§ What the exercise asks
No pictures should appear in the copy. Reproduce exactly the lines from the one containing "INDUSTRIELLE DE MON" through the end of the material below.

§ Records to process
::::
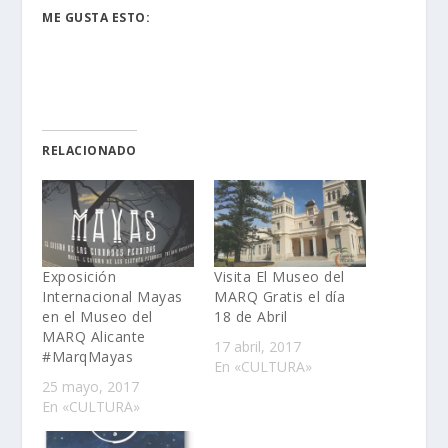
ME GUSTA ESTO:
RELACIONADO
Exposición
Visita El Museo del
Internacional Mayas
MARQ Gratis el día
en el Museo del
18 de Abril
MARQ Alicante
17 abril, 2017
#MarqMayas
En «CULTURA»
25 mayo, 2017
En «CULTURA»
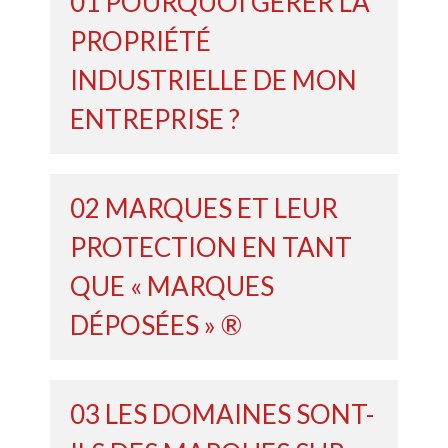
01 POURQUOI GÉRER LA
PROPRIÉTÉ
INDUSTRIELLE DE MON
ENTREPRISE ?
02 MARQUES ET LEUR
PROTECTION EN TANT
QUE « MARQUES
DÉPOSÉES » ®
03 LES DOMAINES SONT-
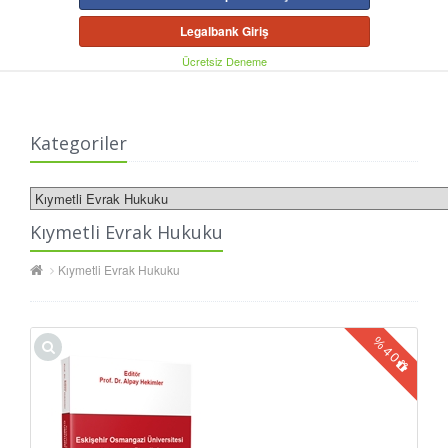
Legalbank Giriş
Ücretsiz Deneme
Kategoriler
Kıymetli Evrak Hukuku
Kıymetli Evrak Hukuku
%
40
::::
§ Output for this exercise
INDUSTRIELLE DE MON
ENTREPRISE ?
02 MARQUES ET LEUR
PROTECTION EN TANT
QUE « MARQUES
DÉPOSÉES » ®
03 LES DOMAINES SONT-
Legalbank Giriş
Ücretsiz Deneme
Kategoriler
Kıymetli Evrak Hukuku
Kıymetli Evrak Hukuku
%
40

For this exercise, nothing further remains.